There's nothing new in his piece, and the errors in it have been pointed out any number of times elsewhere. It's the equivalent of the APS online newsletter giving Dembski the opportunity to mathematically "prove" that evolution is impossible through one of his "tornado in a junkyard" probability calculations. One can give voice to controversy without giving an additional outlet for previously disproven crockpottery.
The fact of the matter is that the editor should've known that the appearance of Monckton's piece would be jumped on as giving credibility to the denialist side, just as an appearance by Dembski would be jumped on as giving "science cred" to ID.
Climate science denialism and ID are both alike in the sense that they're political movements that have nothing to do with science itself. Both movements exist to undermine science. There's no reason to give their pseudoscientific arguments room in any venue that purports to be about science.
(There are, of course, unanswered questions about climate science and evolution that lead to legitimate skepticism about certain details of the science, otherwise there'd be no work to do, I'm not talking about that.)
And that's the irony about the APS physics and society lead editorial.
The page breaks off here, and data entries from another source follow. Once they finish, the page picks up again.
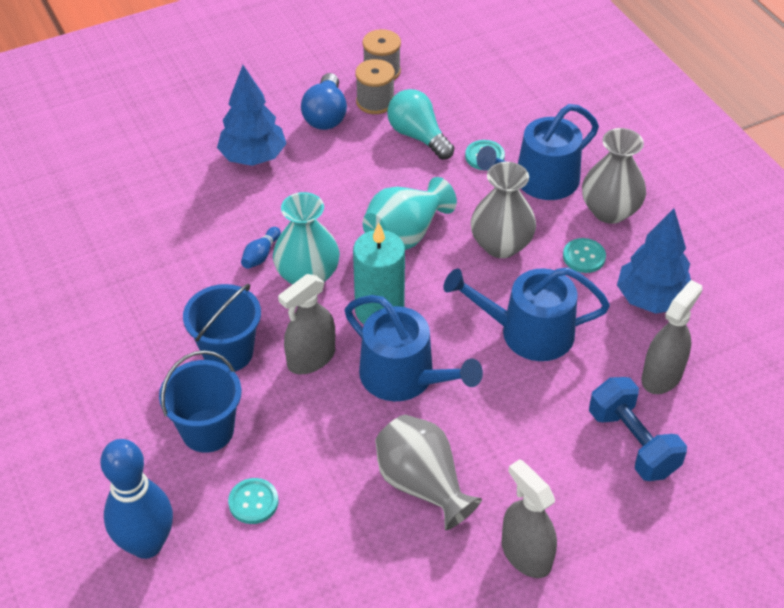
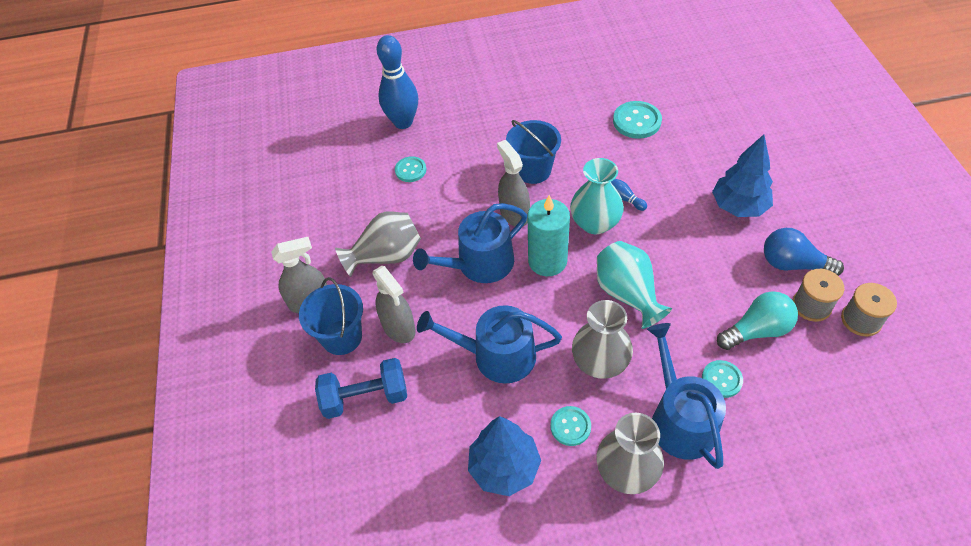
camera: 110 degrees right, 5 degrees up
blue bucket [159,350,242,453] -> blue bucket moved to [299,277,363,355]
blue watering can [443,267,610,361] -> blue watering can turned 105 degrees counterclockwise [417,305,562,384]
grey spray bottle [641,280,703,394] -> grey spray bottle moved to [372,266,416,343]
none -> turquoise button [613,101,662,139]

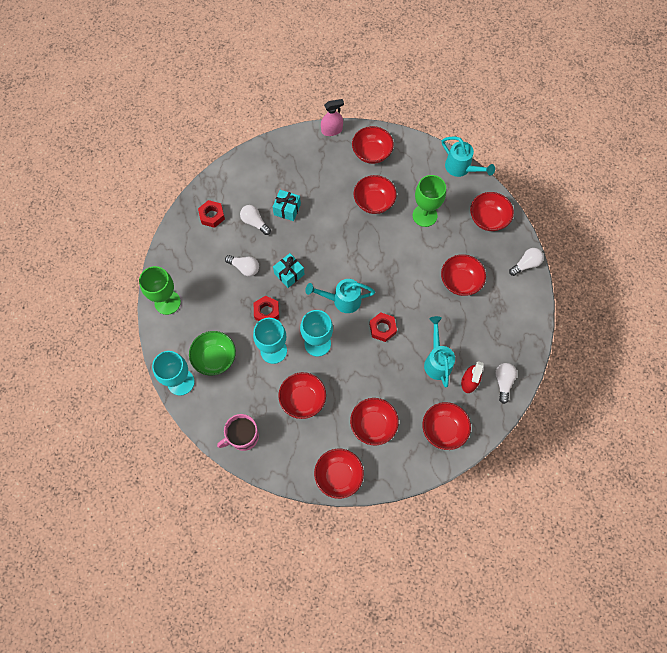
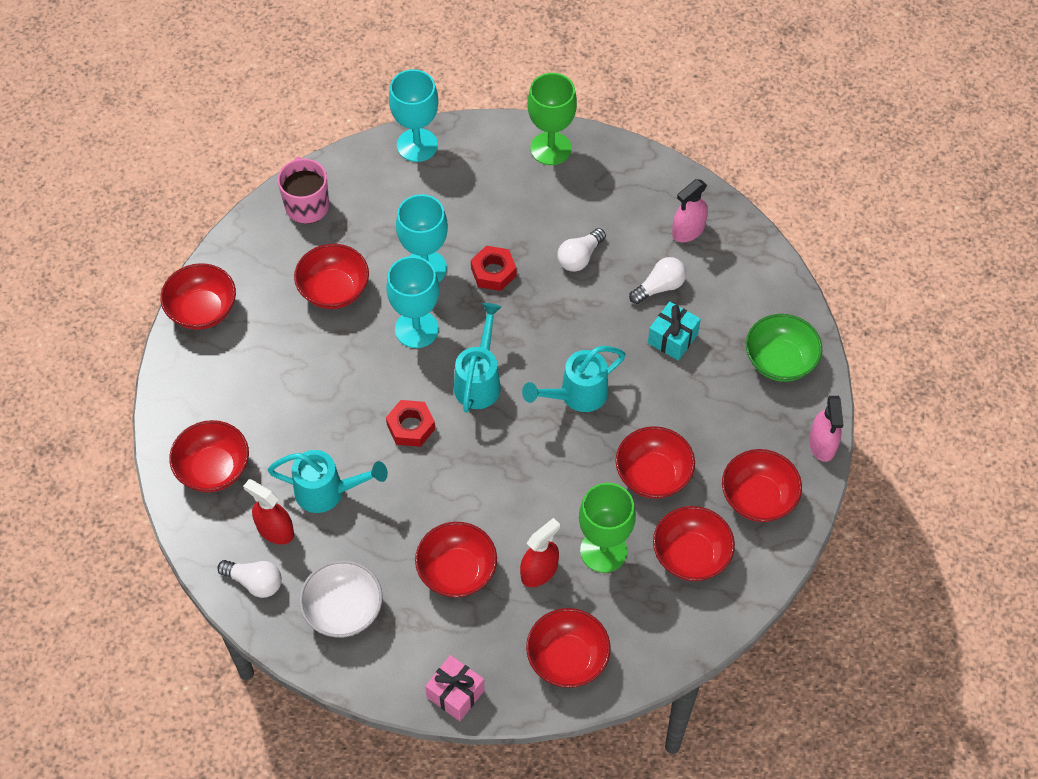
camera: 105 degrees right, 10 degrees down
green bowl [189,331,236,375] -> green bowl moved to [746,314,822,382]
red nut [198,200,225,228] -> pink spray bottle [672,179,708,242]
turquoise gift [273,253,305,288] -> none
red bowl [350,398,399,446] -> red bowl moved to [653,506,735,581]
turquoise watering can [442,137,495,177] -> turquoise watering can moved to [522,346,625,412]
white light bulb [509,248,544,276] -> pink gift [425,655,485,721]
none -> white bowl [299,560,383,637]
none -> red spray bottle [520,518,560,587]

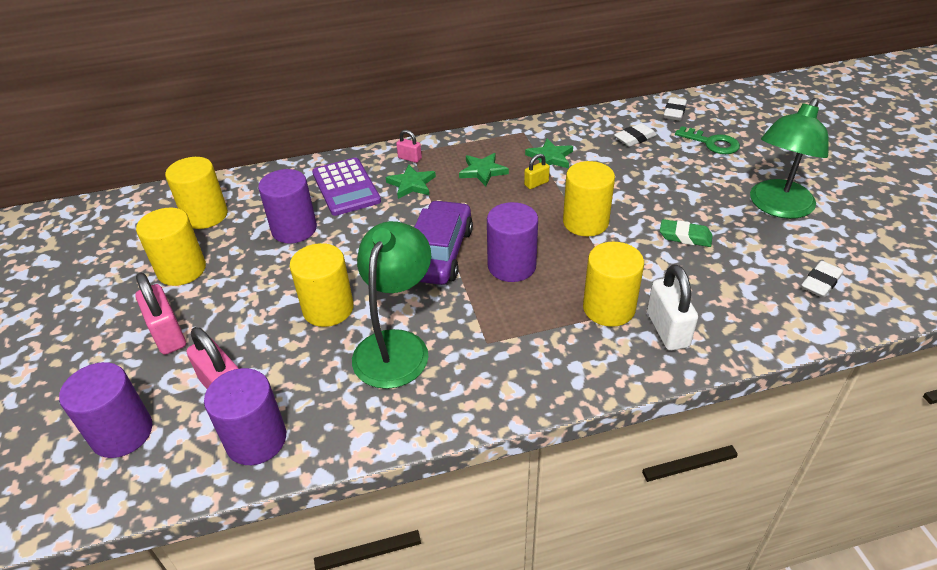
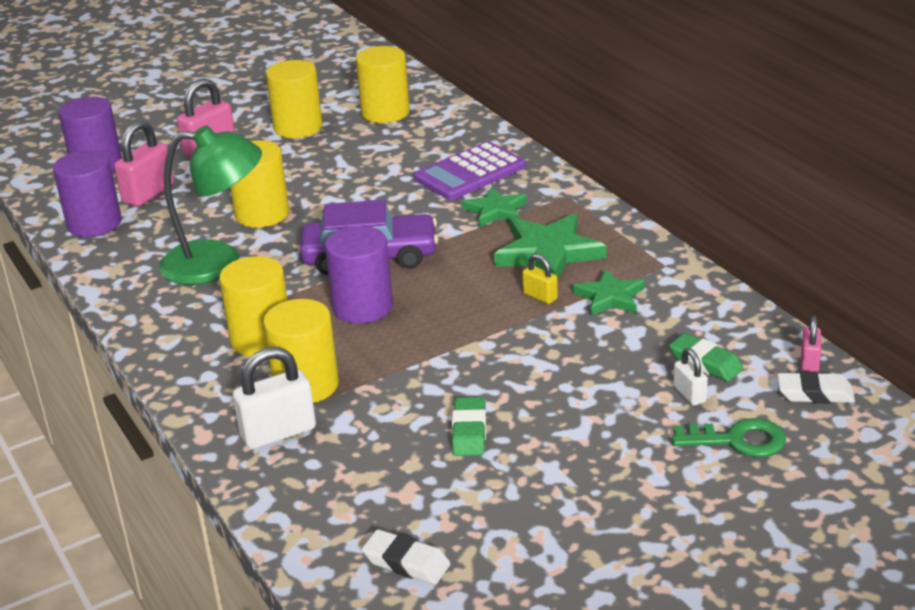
camera: 75 degrees right, 10 degrees down
purple cylinder [258,169,317,244] -> none
pink padlock [396,130,422,163] -> pink padlock moved to [801,316,821,372]
green star [459,153,509,186] -> green star [494,213,606,280], size x1.61
yellow cylinder [563,161,615,236] -> yellow cylinder moved to [219,256,288,356]
white eraser [614,123,657,147] -> green eraser [669,333,743,382]
green key [675,126,740,154] -> green key turned 105 degrees counterclockwise [672,418,786,457]
green lamp [750,98,829,219] -> none
none -> white padlock [674,348,708,406]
In it, the editor says, "stick to the science, please!" but the last lengthy paragraph of Monckton's piece isn't about science at all, but policy.
"even if I'm wrong, even if ... even if ... even if ... we should do nothing".
Letting a largely political piece go through along with an editorial comment that responses should stick to the science and not discuss implications is just ... wrong.
I don't think the APS is overreacting at all, BTW. The publication of this piece is going to be trotted out endlessly in venues ranging from Congressional hearings to influential press outlets like the Wall Street Journal. And the story will be "if there's a scientific consensus, why did the APS state that a large number of scientists disagree, and then publish a scientific rebuttal to the IPCC AR4?".
You are going to be reading that for years. And unlike the ID movement, the climate science denialism movement has been extremely effective in meeting their goal - primarily blocking meaningful action by the United States.